Activity: The answer must be a single number: how many lines in this listing hold the word "events".

Record excerpts:
- Opening Delimiter -
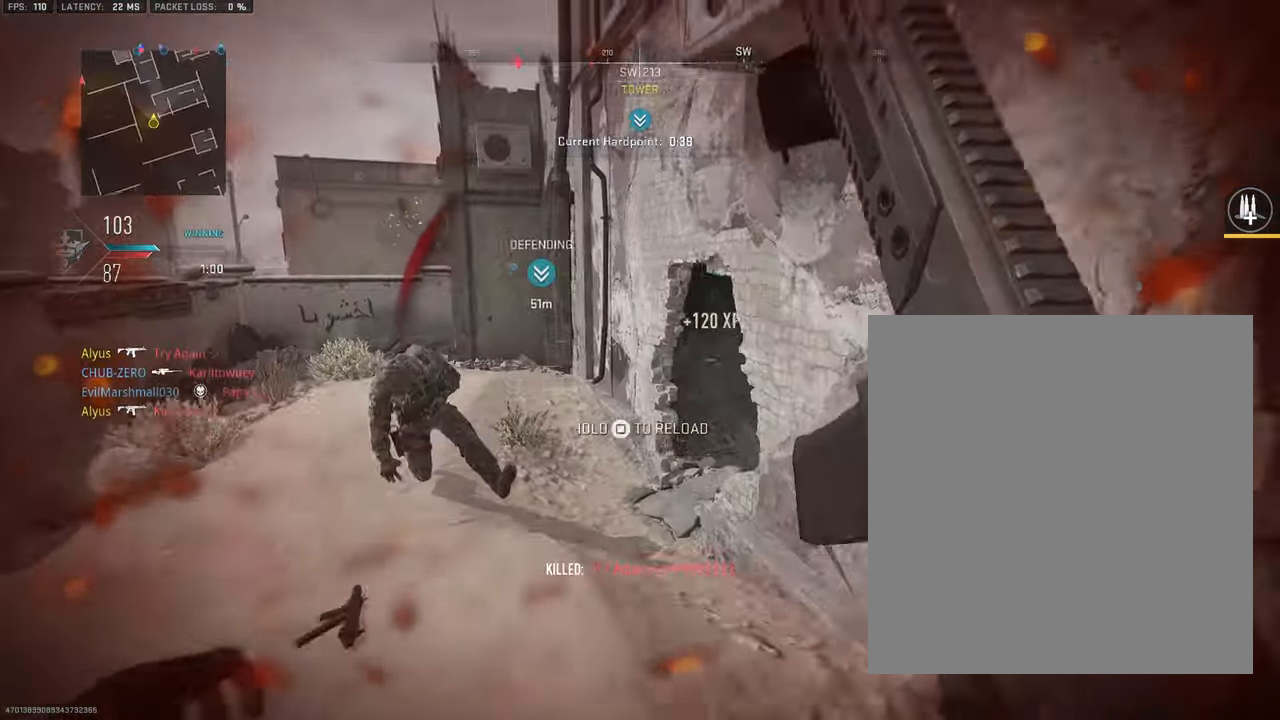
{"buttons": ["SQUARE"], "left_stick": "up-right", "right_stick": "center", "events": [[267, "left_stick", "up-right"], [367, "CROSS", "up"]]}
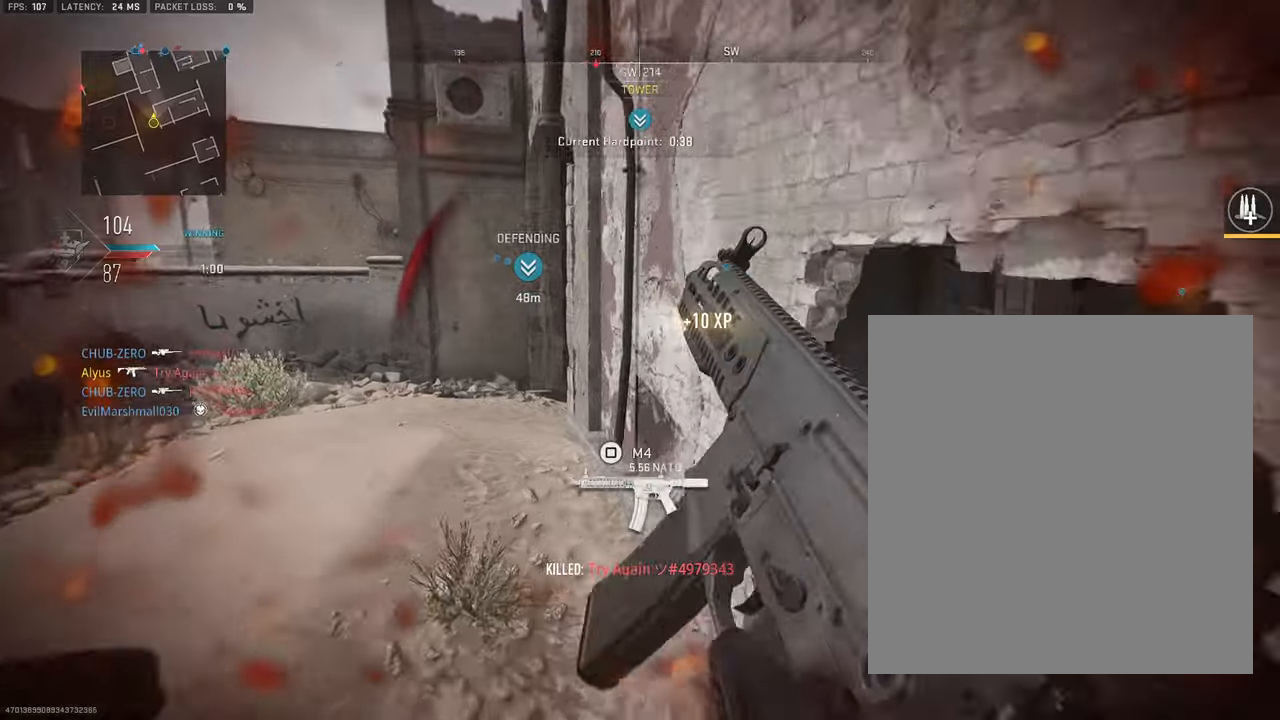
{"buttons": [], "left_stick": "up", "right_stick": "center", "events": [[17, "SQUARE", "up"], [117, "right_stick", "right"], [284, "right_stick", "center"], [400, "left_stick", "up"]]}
- Closing Delimiter -
- Opening Delimiter -
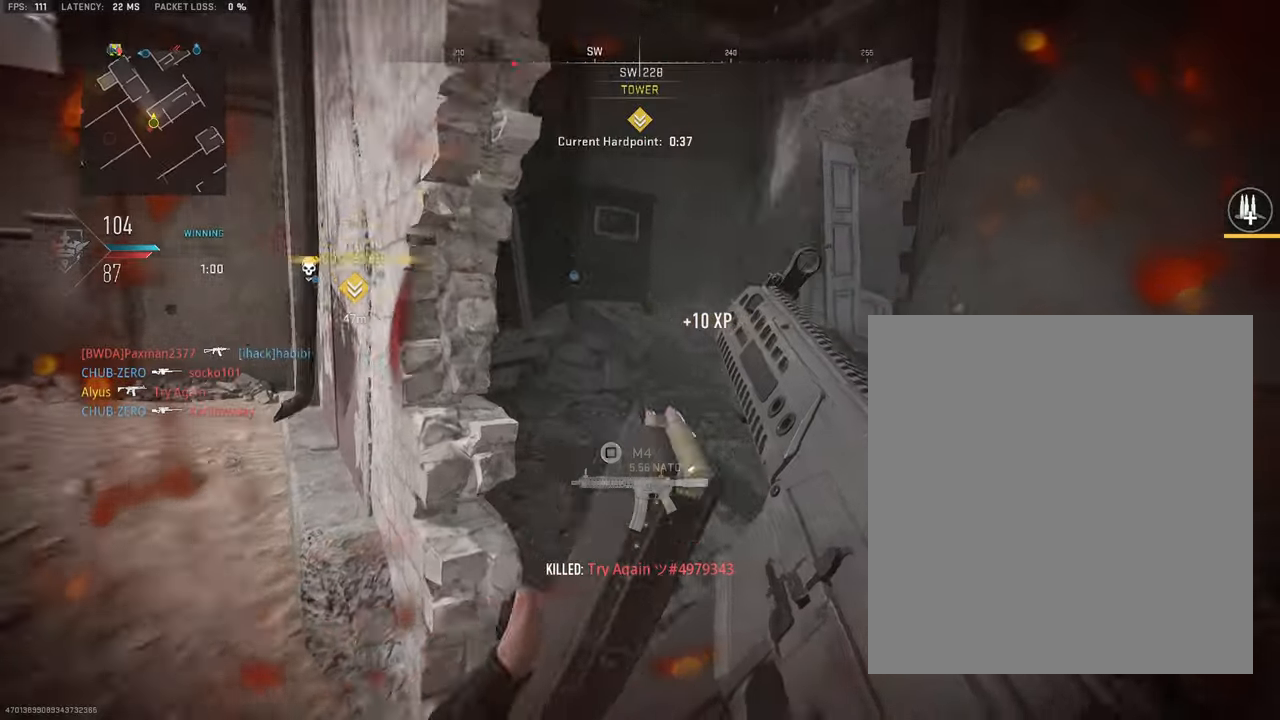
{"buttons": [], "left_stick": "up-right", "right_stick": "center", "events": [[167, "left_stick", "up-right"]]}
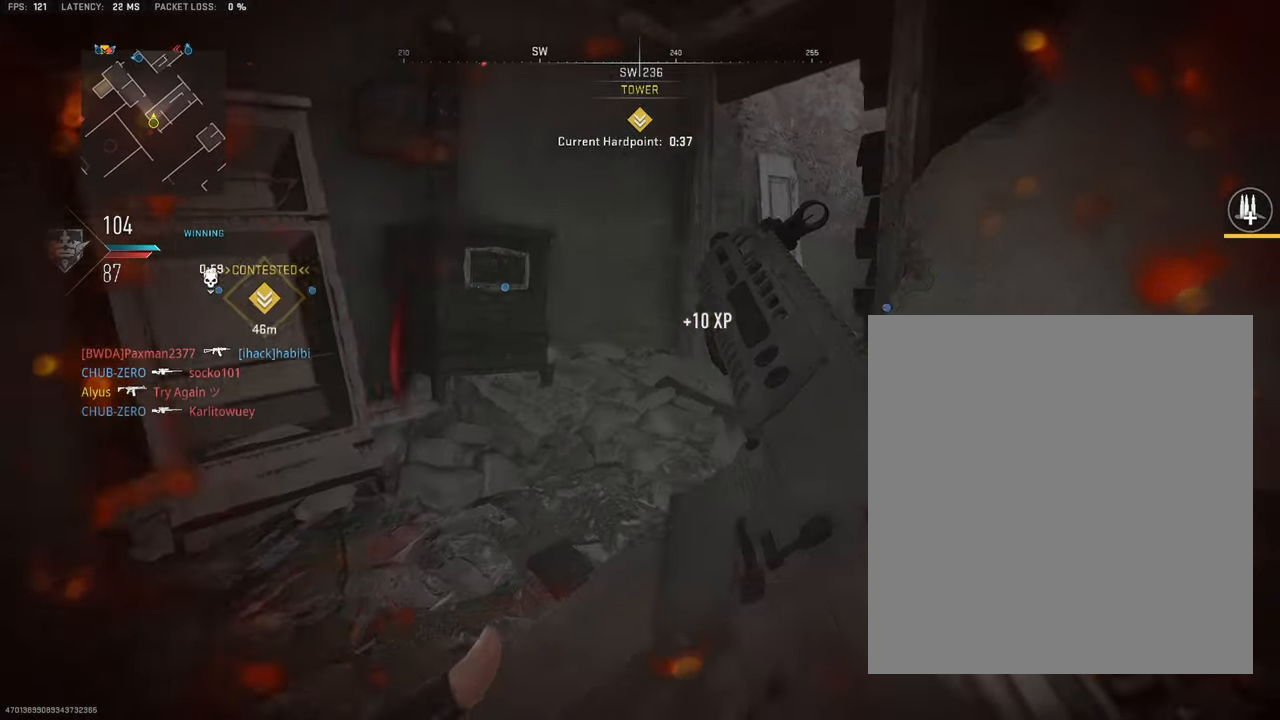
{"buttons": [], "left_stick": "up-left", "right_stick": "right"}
- Closing Delimiter -
Task solution: 3